Along with the novels of John Irving, Paul Quarrington’s books helped me understand that it is possible to line up words on a page in such a way that they tell a great story, make you laugh and even shed a tear or two. I was captivated by his prose pyrotechnics and read through the entire Quarrington canon. In fact, I was such a dedicated fanboy that I scoured the internet marketplace and acquired first editions of all of his novels, including his very rare 1978 debut, The Service.

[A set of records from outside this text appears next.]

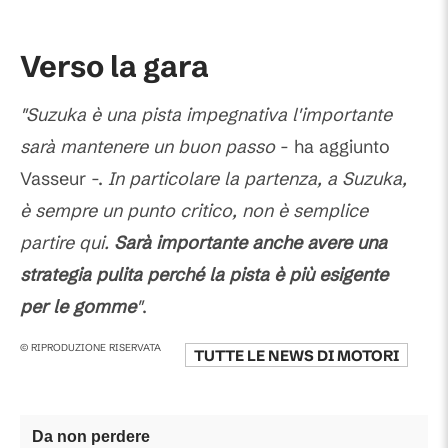
Verso la gara
"Suzuka è una pista impegnativa l'importante
sarà mantenere un buon passo
- ha aggiunto
Vasseur -.
In particolare la partenza, a Suzuka,
è sempre un punto critico, non è semplice
partire qui.
Sarà importante anche avere una
strategia pulita perché la pista è più esigente
per le gomme
"
.
© RIPRODUZIONE RISERVATA
TUTTE LE NEWS DI
MOTORI
Da non perdere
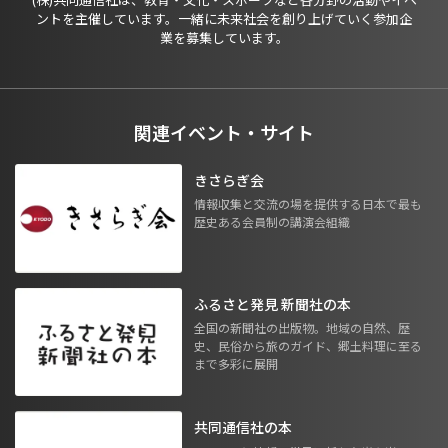
ントを主催しています。一緒に未来社会を創り上げていく参加企
業を募集しています。
関連イベント・サイト
きさらぎ会
情報収集と交流の場を提供する日本で最も
歴史ある会員制の講演会組織
ふるさと発見 新聞社の本
全国の新聞社の出版物。地域の自然、歴
史、民俗から旅のガイド、郷土料理に至る
まで多彩に展開
共同通信社の本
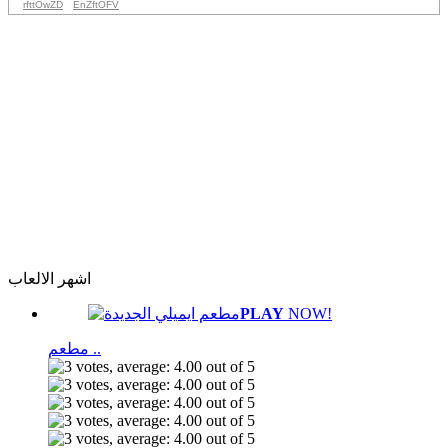
rfttOwZD
EnZftOFV
اشهر الالعاب
PLAY
NOW!
مطعم ..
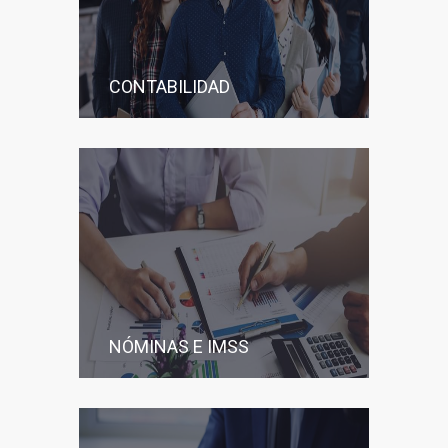
CONTABILIDAD
NÓMINAS E IMSS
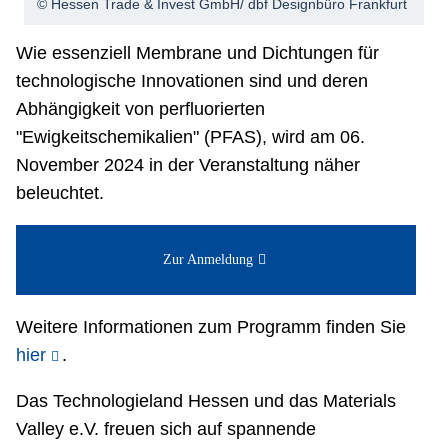
© Hessen Trade & Invest GmbH/ dbf Designbüro Frankfurt
Netzwerke
Wie essenziell Membrane und Dichtungen für
technologische Innovationen sind und deren
Abhängigkeit von perfluorierten
"Ewigkeitschemikalien" (PFAS), wird am 06.
November 2024 in der Veranstaltung näher
beleuchtet.
Zur Anmeldung
Weitere Informationen zum Programm finden Sie
hier
.
Das Technologieland Hessen und das Materials
Valley e.V. freuen sich auf spannende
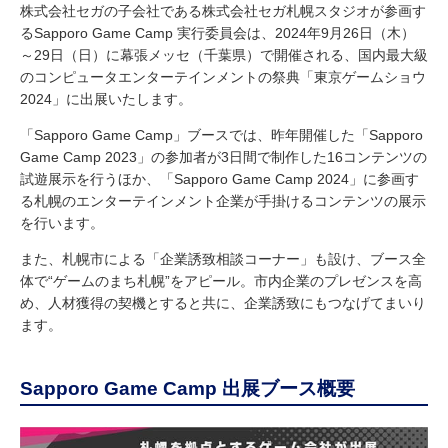
株式会社セガの子会社である株式会社セガ札幌スタジオが参画す
るSapporo Game Camp 実行委員会は、2024年9月26日（木）
～29日（日）に幕張メッセ（千葉県）で開催される、国内最大級
のコンピュータエンターテインメントの祭典「東京ゲームショウ
2024」に出展いたします。
「Sapporo Game Camp」ブースでは、昨年開催した「Sapporo
Game Camp 2023」の参加者が3日間で制作した16コンテンツの
試遊展示を行うほか、「Sapporo Game Camp 2024」に参画す
る札幌のエンターテインメント企業が手掛けるコンテンツの展示
を行います。
また、札幌市による「企業誘致相談コーナー」も設け、ブース全
体で“ゲームのまち札幌”をアピール。市内企業のプレゼンスを高
め、人材獲得の契機とすると共に、企業誘致にもつなげてまいり
ます。
Sapporo Game Camp 出展ブース概要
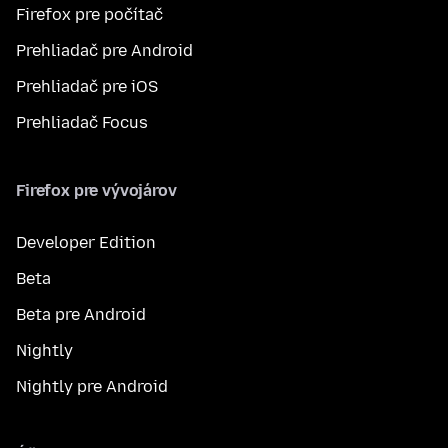
Firefox pre počítač
Prehliadač pre Android
Prehliadač pre iOS
Prehliadač Focus
Firefox pre vývojárov
Developer Edition
Beta
Beta pre Android
Nightly
Nightly pre Android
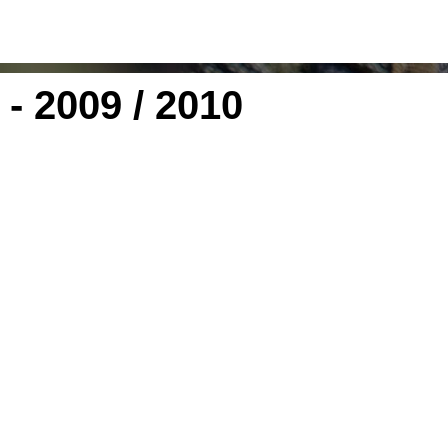
- 2009 / 2010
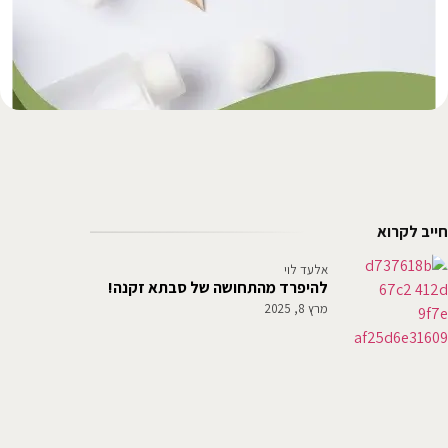
חייב לקרוא
אלעד לוי
להיפרד מהתחושה של סבתא זקנה!
מרץ 8, 2025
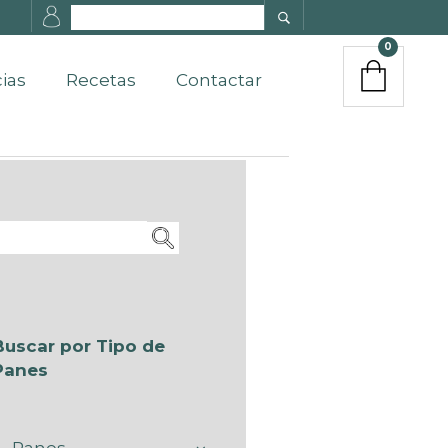
0
cias
Recetas
Contactar
Buscar por Tipo de
Panes
Panes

In the spring of 2009, I was still doing events around my, then, one and only novel, The Best Laid Plans. I’d been invited by the famed and still-going-strong Grimsby Authors Series to be the opening act for an appearance by Paul Quarrington. I can’t tell you how thrilled I was to be asked. And miracle of miracles, Paul and I would be driven to and from Grimsby in the same car. I was beside myself. Like some crazed author-stalker, I loaded up my backpack with my collection of first editions and waited for the car to pick me up. Paul was in the front seat with our shared Penguin Random House publicist at the wheel. I crawled in the back seat with my burgeoning backpack but couldn’t muster the nerve to ask him to sign my first editions. So, we just talked all the way down the QEW to Grimsby and had dinner together with our host before the event. Then we were ushered into the venue where a couple of hundred avid readers waited.
I was first up and my talk seemed to go well. I spoke. People kindly laughed. I read from The Best Laid Plans. People kindly laughed again. And I made it through the Q&A session. Then it was time for the main event. Paul Quarrington took the stage and held the audience in the palm of his hand as he talked about his then-new novel, The Ravine. Before speaking he pulled a bottle of Buckley’s cough syrup from his jacket pocket, took a swig, and placed it on the lectern lamenting the hacking cough he couldn’t seem to shake. He took a few more gulps over the course of his presentation. He was enjoying himself and the audience loved him. Funny and warm, a writer truly dedicated to his art.
After the event, Paul and I sat next to one another at the signing table, his line much longer than mine, as we inscribed books for the audience. On the drive home, I found the resolve to tell Paul what I had in my backpack. He was touched and signed every one of his novels for me by the glow of the car’s dome light.
About a week later, he was diagnosed with Stage 4 lung cancer, which added painful poignance to that little bottle of Buckley’s on the lectern.
A few years after his passing, the then curator of the Leacock Museum in Orillia led a group of four Leacock Medal winners on a road trip from Banff, Alta., to visit a then ailing fifth Leacock Medal winner, the late W. P. Kinsella, in his hometown of Yale, B.C. Our mission while there was to scatter some of the ashes of a sixth Leacock winner, Paul Quarrington, along the shores of the Fraser River. We laughed the entire journey, and cried a little bit too.
A two-time winner of the Stephen Leacock Medal for Humour, Terry Fallis grew up in Leaside and is the award-winning writer of eight national bestsellers, all published by McClelland & Stewart.